▸ RECORDS SHOWN:
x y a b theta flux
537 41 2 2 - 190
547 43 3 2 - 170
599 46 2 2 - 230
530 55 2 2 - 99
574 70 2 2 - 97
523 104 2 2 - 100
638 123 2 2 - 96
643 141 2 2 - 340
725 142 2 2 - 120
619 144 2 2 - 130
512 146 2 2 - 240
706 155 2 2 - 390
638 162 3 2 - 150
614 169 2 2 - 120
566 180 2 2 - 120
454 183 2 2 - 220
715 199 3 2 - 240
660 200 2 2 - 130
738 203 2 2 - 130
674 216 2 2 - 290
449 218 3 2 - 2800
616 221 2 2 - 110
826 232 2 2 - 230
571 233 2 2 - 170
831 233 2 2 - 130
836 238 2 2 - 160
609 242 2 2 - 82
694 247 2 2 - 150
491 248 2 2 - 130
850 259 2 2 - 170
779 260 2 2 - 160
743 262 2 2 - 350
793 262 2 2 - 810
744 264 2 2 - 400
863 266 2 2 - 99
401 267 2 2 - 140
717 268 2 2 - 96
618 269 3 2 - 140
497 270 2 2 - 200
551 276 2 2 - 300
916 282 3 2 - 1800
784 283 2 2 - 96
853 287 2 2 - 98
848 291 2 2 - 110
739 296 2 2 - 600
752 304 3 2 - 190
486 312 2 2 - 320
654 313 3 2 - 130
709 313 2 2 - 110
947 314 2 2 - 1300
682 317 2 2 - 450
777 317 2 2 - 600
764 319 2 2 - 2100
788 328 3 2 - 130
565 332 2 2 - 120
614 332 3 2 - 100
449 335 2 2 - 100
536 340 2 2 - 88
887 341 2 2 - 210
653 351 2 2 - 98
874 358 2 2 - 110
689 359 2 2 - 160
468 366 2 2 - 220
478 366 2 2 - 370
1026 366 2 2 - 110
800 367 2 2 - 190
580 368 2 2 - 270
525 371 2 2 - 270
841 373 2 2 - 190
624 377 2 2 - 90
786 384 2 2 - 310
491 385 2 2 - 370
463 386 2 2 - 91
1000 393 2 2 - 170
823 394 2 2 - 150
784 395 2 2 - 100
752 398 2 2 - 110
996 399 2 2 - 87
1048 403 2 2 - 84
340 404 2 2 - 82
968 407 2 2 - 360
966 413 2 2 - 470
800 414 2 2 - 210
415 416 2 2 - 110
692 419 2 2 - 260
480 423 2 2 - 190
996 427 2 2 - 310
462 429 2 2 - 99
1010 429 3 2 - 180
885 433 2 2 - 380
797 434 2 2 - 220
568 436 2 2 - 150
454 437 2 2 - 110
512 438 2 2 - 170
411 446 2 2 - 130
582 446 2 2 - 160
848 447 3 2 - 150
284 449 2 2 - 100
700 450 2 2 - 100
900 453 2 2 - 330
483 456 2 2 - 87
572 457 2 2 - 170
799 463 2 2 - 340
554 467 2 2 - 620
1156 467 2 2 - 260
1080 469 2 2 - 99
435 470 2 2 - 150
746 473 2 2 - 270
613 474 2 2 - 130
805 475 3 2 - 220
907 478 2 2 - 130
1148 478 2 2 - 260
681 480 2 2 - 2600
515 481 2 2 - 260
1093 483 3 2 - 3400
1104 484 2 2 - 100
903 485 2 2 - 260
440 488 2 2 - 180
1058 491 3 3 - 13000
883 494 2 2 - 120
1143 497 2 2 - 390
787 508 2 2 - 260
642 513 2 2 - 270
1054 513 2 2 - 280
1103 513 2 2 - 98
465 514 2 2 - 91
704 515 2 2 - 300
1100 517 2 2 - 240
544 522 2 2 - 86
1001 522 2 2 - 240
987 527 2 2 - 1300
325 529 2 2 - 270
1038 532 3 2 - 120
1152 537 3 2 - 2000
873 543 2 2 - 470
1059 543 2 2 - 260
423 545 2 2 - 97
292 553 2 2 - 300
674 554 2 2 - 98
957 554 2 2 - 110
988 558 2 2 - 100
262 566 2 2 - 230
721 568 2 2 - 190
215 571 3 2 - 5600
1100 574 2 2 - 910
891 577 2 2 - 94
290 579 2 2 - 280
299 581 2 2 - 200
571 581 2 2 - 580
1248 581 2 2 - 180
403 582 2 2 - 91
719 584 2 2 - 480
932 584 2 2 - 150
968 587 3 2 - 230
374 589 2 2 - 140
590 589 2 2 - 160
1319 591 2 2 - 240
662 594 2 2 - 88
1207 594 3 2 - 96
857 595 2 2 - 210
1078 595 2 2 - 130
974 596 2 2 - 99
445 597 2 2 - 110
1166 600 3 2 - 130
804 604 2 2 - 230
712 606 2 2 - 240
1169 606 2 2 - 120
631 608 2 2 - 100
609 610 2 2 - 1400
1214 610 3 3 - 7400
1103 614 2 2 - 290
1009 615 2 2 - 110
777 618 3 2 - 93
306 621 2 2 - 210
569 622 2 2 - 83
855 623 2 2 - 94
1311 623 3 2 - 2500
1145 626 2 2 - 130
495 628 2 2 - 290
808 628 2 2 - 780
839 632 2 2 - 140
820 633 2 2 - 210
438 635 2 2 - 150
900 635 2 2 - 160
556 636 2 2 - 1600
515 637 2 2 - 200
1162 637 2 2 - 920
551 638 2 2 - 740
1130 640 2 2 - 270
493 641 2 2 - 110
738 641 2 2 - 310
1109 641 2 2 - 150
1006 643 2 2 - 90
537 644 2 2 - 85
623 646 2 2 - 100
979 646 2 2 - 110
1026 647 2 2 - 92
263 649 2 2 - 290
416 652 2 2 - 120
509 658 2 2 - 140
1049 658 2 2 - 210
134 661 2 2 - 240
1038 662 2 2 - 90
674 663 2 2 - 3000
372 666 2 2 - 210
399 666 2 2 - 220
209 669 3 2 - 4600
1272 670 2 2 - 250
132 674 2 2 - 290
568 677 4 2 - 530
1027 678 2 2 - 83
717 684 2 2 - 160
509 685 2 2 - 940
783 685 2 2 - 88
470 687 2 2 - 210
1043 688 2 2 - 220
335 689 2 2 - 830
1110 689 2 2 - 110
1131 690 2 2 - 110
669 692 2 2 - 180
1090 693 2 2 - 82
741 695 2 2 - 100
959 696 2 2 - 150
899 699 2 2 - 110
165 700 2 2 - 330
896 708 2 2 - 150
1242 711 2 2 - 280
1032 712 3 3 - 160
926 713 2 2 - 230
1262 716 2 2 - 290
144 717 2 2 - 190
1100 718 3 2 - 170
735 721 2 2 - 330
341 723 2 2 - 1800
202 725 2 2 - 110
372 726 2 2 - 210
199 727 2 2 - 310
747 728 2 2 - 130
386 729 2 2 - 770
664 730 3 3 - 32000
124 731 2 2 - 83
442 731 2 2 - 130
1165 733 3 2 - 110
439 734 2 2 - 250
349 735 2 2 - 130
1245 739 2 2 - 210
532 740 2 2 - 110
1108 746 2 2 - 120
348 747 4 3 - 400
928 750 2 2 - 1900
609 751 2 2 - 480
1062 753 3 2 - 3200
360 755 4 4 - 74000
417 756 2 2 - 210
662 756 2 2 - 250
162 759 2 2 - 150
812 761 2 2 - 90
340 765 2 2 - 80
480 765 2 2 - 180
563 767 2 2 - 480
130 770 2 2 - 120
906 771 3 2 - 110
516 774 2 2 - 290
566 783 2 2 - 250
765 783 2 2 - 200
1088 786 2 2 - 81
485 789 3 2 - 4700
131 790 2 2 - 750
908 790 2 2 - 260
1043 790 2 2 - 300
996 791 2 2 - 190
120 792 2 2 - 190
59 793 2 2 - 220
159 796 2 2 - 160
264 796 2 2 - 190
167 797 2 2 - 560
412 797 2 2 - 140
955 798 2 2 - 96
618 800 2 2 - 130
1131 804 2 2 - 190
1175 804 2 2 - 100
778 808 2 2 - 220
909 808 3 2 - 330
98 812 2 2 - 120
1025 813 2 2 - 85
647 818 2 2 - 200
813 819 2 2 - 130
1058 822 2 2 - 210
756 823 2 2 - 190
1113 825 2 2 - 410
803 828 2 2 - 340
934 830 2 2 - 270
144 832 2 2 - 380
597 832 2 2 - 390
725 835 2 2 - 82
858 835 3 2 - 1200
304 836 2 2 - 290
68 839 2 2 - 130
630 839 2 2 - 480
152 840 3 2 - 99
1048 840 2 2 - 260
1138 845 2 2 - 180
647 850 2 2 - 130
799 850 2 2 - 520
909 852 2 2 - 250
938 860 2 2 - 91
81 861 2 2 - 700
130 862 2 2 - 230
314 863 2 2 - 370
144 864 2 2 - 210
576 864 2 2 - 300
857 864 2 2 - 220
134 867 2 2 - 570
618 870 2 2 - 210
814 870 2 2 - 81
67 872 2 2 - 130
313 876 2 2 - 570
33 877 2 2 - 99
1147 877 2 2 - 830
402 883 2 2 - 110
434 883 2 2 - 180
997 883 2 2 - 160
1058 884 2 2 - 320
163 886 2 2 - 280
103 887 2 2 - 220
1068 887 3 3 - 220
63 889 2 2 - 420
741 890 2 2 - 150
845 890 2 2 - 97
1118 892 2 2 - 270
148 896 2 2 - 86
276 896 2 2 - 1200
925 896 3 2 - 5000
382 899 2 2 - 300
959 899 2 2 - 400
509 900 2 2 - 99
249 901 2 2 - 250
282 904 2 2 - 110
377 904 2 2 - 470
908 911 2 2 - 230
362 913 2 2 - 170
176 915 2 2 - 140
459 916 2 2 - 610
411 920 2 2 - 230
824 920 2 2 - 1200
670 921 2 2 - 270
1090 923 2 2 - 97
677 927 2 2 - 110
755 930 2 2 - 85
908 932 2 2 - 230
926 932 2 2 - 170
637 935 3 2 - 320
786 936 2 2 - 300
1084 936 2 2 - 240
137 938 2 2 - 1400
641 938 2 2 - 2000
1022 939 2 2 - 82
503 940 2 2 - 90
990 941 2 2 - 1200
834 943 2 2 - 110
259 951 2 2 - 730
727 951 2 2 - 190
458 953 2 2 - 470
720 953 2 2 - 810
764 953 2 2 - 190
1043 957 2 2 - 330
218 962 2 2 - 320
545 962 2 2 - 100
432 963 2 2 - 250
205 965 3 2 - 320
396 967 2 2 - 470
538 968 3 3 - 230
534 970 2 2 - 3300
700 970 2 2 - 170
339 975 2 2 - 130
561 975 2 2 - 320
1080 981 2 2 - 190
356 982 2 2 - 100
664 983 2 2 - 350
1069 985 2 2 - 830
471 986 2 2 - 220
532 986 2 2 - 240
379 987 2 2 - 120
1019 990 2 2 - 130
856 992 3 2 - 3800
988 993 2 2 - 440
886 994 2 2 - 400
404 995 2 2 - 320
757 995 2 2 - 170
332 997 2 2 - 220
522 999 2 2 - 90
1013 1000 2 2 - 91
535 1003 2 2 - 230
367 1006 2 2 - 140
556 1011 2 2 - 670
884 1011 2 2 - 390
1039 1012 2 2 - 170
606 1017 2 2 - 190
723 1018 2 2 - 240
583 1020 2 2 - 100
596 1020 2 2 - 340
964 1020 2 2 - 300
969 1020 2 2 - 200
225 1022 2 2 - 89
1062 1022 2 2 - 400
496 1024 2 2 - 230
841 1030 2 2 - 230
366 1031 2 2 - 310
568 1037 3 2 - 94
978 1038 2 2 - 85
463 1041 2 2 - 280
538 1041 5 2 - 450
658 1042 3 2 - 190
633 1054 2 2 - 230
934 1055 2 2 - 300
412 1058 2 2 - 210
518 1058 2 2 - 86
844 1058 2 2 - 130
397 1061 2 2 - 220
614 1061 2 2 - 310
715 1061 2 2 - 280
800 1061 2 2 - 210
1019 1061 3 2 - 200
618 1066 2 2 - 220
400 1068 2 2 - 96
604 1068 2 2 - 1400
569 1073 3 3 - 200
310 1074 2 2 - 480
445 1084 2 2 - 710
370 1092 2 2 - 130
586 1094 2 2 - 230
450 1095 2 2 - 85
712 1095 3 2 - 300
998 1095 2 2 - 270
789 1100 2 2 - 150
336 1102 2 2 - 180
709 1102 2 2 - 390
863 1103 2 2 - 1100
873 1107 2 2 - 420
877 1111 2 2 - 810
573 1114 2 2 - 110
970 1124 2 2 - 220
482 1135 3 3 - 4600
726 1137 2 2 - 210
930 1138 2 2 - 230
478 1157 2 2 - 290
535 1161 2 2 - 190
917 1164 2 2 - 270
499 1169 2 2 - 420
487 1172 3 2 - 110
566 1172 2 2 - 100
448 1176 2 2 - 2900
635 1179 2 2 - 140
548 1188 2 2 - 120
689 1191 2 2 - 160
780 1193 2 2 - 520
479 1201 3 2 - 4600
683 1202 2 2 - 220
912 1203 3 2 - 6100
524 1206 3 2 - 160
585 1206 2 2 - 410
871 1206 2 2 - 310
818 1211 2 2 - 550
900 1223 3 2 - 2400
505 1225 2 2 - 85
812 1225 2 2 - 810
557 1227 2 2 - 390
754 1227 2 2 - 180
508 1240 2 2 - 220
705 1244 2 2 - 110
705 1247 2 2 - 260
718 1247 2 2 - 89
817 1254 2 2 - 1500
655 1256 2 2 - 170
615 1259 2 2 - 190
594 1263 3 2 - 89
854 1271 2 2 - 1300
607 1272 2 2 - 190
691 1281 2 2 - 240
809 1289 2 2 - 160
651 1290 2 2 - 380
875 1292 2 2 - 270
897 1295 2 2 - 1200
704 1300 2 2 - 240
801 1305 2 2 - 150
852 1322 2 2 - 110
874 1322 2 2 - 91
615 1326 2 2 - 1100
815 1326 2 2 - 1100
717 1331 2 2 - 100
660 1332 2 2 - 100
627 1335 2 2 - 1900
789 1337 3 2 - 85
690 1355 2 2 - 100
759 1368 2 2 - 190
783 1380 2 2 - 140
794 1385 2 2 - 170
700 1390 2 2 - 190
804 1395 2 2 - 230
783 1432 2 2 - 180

▸ SHORT TASK:
Reproduce verbatim the part of the records that opens with the first line and closes with the line containing "784 283 2 2 - 96", including both of those lines.

▸ RESULT FOR THIS EXERCISE:
x y a b theta flux
537 41 2 2 - 190
547 43 3 2 - 170
599 46 2 2 - 230
530 55 2 2 - 99
574 70 2 2 - 97
523 104 2 2 - 100
638 123 2 2 - 96
643 141 2 2 - 340
725 142 2 2 - 120
619 144 2 2 - 130
512 146 2 2 - 240
706 155 2 2 - 390
638 162 3 2 - 150
614 169 2 2 - 120
566 180 2 2 - 120
454 183 2 2 - 220
715 199 3 2 - 240
660 200 2 2 - 130
738 203 2 2 - 130
674 216 2 2 - 290
449 218 3 2 - 2800
616 221 2 2 - 110
826 232 2 2 - 230
571 233 2 2 - 170
831 233 2 2 - 130
836 238 2 2 - 160
609 242 2 2 - 82
694 247 2 2 - 150
491 248 2 2 - 130
850 259 2 2 - 170
779 260 2 2 - 160
743 262 2 2 - 350
793 262 2 2 - 810
744 264 2 2 - 400
863 266 2 2 - 99
401 267 2 2 - 140
717 268 2 2 - 96
618 269 3 2 - 140
497 270 2 2 - 200
551 276 2 2 - 300
916 282 3 2 - 1800
784 283 2 2 - 96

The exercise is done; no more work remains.